■ Instruction 1 ■
Copy the following entries verbatim, beginning with the first line of the entries and stopping after the line that contains "order: Solanales".

■ Selected excerpt ■
Mr. Empie noted that he had learned that national bank examiners had only reviewed one-quarter to one-half of Penn Square's portfolio when they threw up their hands and determined last weekend that the institution was no longer viable.

By that point, chargeoffs had reached $40 million to $50 million, wiping out the bank's capital. Mr. Empie also said that negligence on the part of the bank's directors and the lack of communication between federal banking agencies and between the Comptroller and state agencies allowed a bad situtation to linger longer than it should have.

SEC Probe
In another development, the Securities and Exchange Commission has launched a probe of alleged securities fraud involving Longhorn Oil & Gas Co. drilling funds, backed by Penn Square standby letters of credit, according to Ray N. Erlach, an attorney with the San Francisco law firm of Hunt, Gram & Epstein.

Mr. Erlach's firm is representing three groups of 19 investors who, days before the collapse of the Oklahoma City institution, obtained preliminary injunctions blocking Penn Square from demanding payment on letters of credit issued by the investors' local institutions.

"The SEC has asked me to cooperate with the investigation of the individuals involved, and I have agreed," Mr. Erlach said.

The suit, filed in California court, named Penn Square and Longhorn Oil & Gas, whose principal owner is Carl Swan, a major Penn Square customer, stockholder, and director. Courts in at least six states have enjoined issuing banks from paying on letters of credit about to be called by Penn Square, according to briefs filed in May in California Superior Court by Mr. Erlach.

There are unconfirmed reports now circulating in New York, Washington, and Oklahoma City that certain parties close to Penn Square may have pulled large deposits from the bank, one account as large as $30 million, last Friday when they learned that FDIC examiners had been dispatched to Oklahoma City. Attempts to contact the individuals mentioned in connection with these transactions have been unsuccessful.

■ Instruction 2 ■
Extend the account of the Penn Square bank collapse, continuing from its final sentence.

■ Source data ■
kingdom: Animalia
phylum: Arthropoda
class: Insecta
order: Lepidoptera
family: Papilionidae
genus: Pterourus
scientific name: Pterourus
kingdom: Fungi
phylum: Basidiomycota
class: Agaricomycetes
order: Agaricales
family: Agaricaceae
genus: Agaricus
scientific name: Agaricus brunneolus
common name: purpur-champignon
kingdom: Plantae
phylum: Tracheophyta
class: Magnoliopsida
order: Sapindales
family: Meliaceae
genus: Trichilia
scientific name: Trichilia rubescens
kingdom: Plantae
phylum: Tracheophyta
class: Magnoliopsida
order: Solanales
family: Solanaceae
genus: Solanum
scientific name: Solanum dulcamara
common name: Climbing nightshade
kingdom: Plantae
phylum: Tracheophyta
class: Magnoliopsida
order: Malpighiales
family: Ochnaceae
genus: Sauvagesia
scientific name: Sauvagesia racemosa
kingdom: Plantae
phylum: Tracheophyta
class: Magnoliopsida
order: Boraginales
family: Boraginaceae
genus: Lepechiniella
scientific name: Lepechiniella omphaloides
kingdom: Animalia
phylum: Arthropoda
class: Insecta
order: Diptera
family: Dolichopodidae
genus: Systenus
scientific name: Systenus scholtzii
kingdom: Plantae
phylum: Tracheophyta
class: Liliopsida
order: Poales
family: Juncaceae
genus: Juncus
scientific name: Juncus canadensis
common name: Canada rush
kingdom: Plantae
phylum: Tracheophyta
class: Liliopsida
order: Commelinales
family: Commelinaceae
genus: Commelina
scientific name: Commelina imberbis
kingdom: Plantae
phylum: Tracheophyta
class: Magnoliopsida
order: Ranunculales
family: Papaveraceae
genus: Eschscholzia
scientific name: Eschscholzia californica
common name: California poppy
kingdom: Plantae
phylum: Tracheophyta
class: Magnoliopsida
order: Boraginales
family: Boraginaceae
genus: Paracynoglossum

■ Response 1 ■
kingdom: Animalia
phylum: Arthropoda
class: Insecta
order: Lepidoptera
family: Papilionidae
genus: Pterourus
scientific name: Pterourus
kingdom: Fungi
phylum: Basidiomycota
class: Agaricomycetes
order: Agaricales
family: Agaricaceae
genus: Agaricus
scientific name: Agaricus brunneolus
common name: purpur-champignon
kingdom: Plantae
phylum: Tracheophyta
class: Magnoliopsida
order: Sapindales
family: Meliaceae
genus: Trichilia
scientific name: Trichilia rubescens
kingdom: Plantae
phylum: Tracheophyta
class: Magnoliopsida
order: Solanales

■ Response 2 ■
A significant number of credit unions had deposits with Penn Square Bank, and regulators of credit unions have already begun to act deal with the situation.

The National Credit Union Administration board at an open meeting this week in Chicago approved an additional share insurance premium of one-eighteenth of 1% to increase the size of its fund.

The board noted that the increase was due, in part, to the failure of Penn Square. It has been estimated that credit unions had more than $100 million — perhaps as much as $121 million — in uninsured deposits with the failed bank.

The Federal Deposit Insurance Corp. has said it will not guarantee a 100% payback to uninsured depositors of Penn Square.

Sources said the NCUA board originally had planned just to discuss the possibility of an increase, but they added that the exposure of credit unions prompted quick action.

There have been conflicting reports about the number of credit unions with deposits at Penn Square Bank.

Edgar Callahan, chairman of the NCUA, said in a statement in Chicago that as many as 150 credit unions were involved, but other industry sources estimated that the number was closer to 120.

Some sources have said that the credit unions, although hard hit, will be able to withstand the losses. Others, however, have noted that it is too early to make such a statement.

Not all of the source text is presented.